__REQUIREMENT__
The line containing "60: (621, 187, 2.76)" and every line after it, through the last line of the records, are to be transcribed exactly, and nothing else.
■ ■ ■ ■ ■
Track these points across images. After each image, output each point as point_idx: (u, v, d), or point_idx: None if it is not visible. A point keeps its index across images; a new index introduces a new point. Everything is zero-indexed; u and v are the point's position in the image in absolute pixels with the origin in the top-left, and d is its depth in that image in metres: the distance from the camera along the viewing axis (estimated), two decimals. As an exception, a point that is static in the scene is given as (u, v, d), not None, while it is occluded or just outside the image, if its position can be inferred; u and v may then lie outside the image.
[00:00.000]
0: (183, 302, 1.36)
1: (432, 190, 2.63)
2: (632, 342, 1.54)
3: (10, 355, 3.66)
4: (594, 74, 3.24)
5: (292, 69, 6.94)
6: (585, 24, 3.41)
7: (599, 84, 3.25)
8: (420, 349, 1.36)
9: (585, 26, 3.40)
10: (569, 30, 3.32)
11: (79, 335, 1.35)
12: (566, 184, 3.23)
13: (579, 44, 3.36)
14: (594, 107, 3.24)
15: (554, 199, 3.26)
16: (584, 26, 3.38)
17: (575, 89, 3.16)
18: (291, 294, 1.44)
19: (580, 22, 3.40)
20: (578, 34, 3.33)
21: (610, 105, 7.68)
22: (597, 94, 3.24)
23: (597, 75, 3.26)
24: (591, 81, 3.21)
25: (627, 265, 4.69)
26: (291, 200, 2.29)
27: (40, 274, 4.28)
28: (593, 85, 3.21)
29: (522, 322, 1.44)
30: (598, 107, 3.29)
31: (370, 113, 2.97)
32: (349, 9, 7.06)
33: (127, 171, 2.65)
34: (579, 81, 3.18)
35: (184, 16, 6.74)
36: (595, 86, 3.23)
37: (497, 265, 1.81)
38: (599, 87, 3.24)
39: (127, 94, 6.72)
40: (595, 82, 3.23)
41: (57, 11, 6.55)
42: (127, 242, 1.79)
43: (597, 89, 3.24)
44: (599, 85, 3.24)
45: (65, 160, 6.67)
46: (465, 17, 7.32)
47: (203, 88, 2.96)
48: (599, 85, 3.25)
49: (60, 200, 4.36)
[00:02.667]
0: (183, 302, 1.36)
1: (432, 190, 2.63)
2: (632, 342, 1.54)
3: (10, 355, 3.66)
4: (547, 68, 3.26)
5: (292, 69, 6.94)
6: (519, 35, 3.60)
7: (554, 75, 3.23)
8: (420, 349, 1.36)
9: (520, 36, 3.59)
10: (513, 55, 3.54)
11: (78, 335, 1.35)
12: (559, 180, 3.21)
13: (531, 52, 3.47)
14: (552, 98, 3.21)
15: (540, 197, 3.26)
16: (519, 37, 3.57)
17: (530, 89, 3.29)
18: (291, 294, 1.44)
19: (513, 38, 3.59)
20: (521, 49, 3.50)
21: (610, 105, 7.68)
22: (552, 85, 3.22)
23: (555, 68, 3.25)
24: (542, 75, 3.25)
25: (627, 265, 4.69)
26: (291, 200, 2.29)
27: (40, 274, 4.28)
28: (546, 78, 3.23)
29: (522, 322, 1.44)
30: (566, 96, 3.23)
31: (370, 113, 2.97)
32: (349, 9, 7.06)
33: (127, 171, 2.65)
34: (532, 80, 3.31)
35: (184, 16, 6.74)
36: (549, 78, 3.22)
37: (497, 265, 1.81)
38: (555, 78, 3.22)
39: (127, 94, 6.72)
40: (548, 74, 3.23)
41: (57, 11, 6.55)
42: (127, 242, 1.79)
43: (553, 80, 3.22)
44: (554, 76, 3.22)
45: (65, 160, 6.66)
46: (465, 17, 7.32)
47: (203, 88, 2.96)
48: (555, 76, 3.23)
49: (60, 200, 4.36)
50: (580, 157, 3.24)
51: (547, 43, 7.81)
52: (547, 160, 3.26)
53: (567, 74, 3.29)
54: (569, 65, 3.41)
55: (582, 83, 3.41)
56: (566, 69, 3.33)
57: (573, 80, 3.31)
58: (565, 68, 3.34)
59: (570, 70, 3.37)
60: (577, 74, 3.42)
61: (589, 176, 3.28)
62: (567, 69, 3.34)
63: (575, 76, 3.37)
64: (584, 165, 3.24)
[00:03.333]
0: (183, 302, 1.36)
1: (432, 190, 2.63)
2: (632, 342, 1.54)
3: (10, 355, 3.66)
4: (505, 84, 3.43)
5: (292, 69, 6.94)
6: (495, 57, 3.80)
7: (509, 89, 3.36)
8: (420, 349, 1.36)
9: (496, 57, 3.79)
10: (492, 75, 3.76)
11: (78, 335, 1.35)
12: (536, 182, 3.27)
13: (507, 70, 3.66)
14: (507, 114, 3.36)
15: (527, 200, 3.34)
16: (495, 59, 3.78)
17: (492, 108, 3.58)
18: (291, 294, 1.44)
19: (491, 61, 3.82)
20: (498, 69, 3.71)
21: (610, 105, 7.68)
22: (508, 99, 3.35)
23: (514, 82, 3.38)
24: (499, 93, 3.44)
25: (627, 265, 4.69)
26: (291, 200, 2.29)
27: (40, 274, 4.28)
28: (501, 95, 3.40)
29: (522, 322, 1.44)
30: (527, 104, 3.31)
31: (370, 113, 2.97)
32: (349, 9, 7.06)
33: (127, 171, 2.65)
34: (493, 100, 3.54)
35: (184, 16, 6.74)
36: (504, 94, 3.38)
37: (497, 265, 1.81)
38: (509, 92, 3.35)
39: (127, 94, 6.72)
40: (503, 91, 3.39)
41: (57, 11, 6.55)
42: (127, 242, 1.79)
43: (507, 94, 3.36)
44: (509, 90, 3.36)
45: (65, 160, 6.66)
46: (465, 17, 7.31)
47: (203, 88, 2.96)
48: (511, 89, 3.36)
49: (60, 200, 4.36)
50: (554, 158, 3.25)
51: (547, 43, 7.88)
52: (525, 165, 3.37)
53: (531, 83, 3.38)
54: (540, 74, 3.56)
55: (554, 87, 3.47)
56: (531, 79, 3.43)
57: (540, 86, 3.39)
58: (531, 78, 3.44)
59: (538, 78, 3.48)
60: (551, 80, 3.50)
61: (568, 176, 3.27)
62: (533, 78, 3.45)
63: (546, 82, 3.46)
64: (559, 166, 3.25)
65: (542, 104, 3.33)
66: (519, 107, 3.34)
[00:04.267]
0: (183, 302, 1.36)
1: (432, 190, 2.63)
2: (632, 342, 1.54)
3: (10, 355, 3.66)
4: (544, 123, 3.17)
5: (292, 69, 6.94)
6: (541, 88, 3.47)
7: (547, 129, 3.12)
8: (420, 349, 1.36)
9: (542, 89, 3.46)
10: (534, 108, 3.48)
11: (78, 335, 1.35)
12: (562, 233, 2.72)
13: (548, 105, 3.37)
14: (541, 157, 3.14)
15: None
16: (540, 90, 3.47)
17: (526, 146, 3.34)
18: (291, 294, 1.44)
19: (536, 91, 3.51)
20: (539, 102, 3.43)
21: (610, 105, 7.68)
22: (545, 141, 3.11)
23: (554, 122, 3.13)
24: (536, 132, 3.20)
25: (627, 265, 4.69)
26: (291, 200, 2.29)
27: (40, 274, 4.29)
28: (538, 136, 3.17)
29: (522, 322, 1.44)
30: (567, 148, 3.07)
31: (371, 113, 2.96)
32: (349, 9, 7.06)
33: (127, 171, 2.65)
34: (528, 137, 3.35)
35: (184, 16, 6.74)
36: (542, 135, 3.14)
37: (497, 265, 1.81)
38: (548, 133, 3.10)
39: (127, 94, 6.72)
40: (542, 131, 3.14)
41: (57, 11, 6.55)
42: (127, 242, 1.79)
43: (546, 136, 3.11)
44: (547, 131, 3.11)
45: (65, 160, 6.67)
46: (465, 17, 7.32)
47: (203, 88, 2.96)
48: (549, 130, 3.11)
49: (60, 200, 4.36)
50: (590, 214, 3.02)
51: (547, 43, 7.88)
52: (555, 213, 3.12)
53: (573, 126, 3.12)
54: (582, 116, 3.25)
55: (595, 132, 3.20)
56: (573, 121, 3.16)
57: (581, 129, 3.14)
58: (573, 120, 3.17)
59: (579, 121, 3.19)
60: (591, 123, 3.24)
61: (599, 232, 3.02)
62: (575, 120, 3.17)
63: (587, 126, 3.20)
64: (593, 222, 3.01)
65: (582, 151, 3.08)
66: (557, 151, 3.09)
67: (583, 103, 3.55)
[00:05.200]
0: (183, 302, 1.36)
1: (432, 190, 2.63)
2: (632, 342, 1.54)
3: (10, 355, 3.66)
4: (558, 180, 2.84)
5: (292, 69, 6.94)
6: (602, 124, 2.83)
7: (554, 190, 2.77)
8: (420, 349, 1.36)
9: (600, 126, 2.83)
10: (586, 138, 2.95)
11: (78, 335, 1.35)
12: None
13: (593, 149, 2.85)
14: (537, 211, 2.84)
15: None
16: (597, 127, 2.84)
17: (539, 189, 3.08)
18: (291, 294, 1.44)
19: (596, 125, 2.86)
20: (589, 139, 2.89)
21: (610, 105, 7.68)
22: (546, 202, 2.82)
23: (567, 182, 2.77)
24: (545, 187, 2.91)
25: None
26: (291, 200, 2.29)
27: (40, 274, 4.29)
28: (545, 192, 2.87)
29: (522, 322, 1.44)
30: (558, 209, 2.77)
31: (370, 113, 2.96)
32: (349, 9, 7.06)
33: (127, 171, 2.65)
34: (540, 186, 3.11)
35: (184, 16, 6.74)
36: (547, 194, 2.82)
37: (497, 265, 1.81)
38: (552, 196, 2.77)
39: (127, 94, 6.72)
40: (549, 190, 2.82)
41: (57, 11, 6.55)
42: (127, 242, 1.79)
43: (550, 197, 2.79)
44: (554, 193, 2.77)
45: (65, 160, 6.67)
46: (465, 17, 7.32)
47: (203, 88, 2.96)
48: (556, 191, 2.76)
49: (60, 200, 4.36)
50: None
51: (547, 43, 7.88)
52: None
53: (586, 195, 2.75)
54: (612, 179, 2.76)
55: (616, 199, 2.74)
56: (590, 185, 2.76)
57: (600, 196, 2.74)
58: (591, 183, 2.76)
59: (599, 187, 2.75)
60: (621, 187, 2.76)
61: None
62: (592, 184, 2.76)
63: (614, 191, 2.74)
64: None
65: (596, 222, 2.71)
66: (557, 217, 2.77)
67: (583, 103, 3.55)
■ ■ ■ ■ ■
__OUTPUT__
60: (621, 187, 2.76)
61: None
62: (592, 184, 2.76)
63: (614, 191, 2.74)
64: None
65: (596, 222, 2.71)
66: (557, 217, 2.77)
67: (583, 103, 3.55)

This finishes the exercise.